→ READING PASSAGE
------------------------
AOphthalmology and Medical Genetics, BOphthalmology, CMedical Genetics, 1University of Alberta, Edmonton, Alberta, Canada
2Developmental Biology Unit, UCL Institute of Child Health, London, United Kingdom
Commercial Relationships: B. Chanda, None; M. Asai-Coakwell, None; J.C. Sowden, None; M.A. Walter, None; O.J. Lehmann, None.
Support: CIHR, AHFMR, CRC
Purpose:Determining the causation of chromosome 6p25 copy number variations (CNVs) that underlie Axenfeld Rieger Syndrome (ARS), is expected to elucidate the genesis of an important pediatric glaucoma subtype, and facilitate molecular diagnostic testing.
Methods:Array comparative genome hybridization was undertaken to localize the breakpoints in the largest ARS pedigree collection worldwide with 6p25 CNVs, prior to long range PCR. Some 240 primer pairs were used to amplify breakpoint-spanning junctional fragments with sequencing and in silico analyses employed to determine the genomic architecture of the regions flanking the breakpoints.
Results:The 6p25 CNVs extent were determined at the base pair level in all pedigrees [duplication: # 1-2: 492kb, # 3-6: 480kb, #7: 512kb; deletion: #8: 1216kb and #9: 30kb; ring chromosome #10: 2257kb deletion]. Haplotype analysis confirmed the existence of founder effects with just five unique segmental rearrangements (3 duplications, 2 deletions) identified. In all segmental duplications, a head to tail orientation of duplicons with insertion or deletion of nucleotides were found. In segmental deletion pedigree #8, an unusually large (367bp) novel insert was identified with no significant homology to any known genomic sequences. The forkhead box transcription factor, FOXC1, was the only gene to be encompassed in all 6p25 CNVs. A mechanistic spectrum involving non-allelic homologous recombination (NAHR) and non-homologous end joining (NHEJ), was observed in all pedigrees, with evidence of a novel mechanism in one pedigree.
------------------------
→ ENTRIES PROVIDED

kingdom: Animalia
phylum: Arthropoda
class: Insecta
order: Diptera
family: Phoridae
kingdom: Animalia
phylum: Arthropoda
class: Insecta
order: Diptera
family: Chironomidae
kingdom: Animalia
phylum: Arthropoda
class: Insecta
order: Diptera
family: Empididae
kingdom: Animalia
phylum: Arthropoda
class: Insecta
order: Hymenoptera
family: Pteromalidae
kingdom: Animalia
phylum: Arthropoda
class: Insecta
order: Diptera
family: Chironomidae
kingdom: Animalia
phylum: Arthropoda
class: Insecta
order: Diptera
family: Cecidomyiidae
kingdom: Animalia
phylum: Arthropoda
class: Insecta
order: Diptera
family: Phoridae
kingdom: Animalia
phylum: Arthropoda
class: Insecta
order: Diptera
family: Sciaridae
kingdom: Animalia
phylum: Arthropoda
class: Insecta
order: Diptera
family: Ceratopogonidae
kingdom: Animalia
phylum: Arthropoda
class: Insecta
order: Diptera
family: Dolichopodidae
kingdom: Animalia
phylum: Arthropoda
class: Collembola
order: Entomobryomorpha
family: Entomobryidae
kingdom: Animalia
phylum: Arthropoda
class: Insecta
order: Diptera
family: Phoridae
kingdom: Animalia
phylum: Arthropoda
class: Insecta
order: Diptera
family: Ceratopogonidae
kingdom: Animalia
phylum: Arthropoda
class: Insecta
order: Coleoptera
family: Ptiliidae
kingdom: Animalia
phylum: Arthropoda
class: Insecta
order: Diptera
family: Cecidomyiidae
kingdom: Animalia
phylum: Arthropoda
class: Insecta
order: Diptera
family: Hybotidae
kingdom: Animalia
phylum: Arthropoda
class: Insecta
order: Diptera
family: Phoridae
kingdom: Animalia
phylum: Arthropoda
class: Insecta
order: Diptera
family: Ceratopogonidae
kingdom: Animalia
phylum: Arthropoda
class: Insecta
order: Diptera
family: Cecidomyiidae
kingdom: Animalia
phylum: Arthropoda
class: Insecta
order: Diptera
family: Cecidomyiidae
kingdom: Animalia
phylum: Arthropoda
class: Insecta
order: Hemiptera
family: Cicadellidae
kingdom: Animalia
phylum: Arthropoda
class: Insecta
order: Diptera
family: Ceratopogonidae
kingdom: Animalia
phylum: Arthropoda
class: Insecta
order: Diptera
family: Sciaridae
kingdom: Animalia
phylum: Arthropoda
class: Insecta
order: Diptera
------------------------
→ PROBLEMS AND TASKS
**A.** In the Axenfeld Rieger Syndrome abstract, which gene was the only one encompassed in all 6p25 CNVs?
**B.** Revise the Axenfeld Rieger Syndrome abstract from "Support: CIHR, AHFMR, CRC" to "flanking the breakpoints.", putting "in the world" where it reads "worldwide".
**C.** Carry on the Axenfeld Rieger Syndrome abstract past its last sentence.
The records play no part in this work.

→ RESULTS
**A.** The forkhead box transcription factor FOXC1.

**B.**
Support: CIHR, AHFMR, CRC
Purpose:Determining the causation of chromosome 6p25 copy number variations (CNVs) that underlie Axenfeld Rieger Syndrome (ARS), is expected to elucidate the genesis of an important pediatric glaucoma subtype, and facilitate molecular diagnostic testing.
Methods:Array comparative genome hybridization was undertaken to localize the breakpoints in the largest ARS pedigree collection in the world with 6p25 CNVs, prior to long range PCR. Some 240 primer pairs were used to amplify breakpoint-spanning junctional fragments with sequencing and in silico analyses employed to determine the genomic architecture of the regions flanking the breakpoints.

**C.**
Conclusions:Characterization of the 6p25 CNVs revealed constant involvement of FOXC1. Their non-recurrent nature, with differing degrees of NAHR & NHEJ in an autosome, extends the range and complexity associated with chromosomal rearrangements. The novel genomic architecture observed in pedigree #8 is compatible with a DNA replication based mechanism that broadens the means by which CNVs are known to occur. From the clinical perspective, identification of a small number of common rearrangements that underlie a substantial portion of ARS, facilitates molecular diagnostic testing with scope for genotype-phenotype correlation and predicting clinical outcome.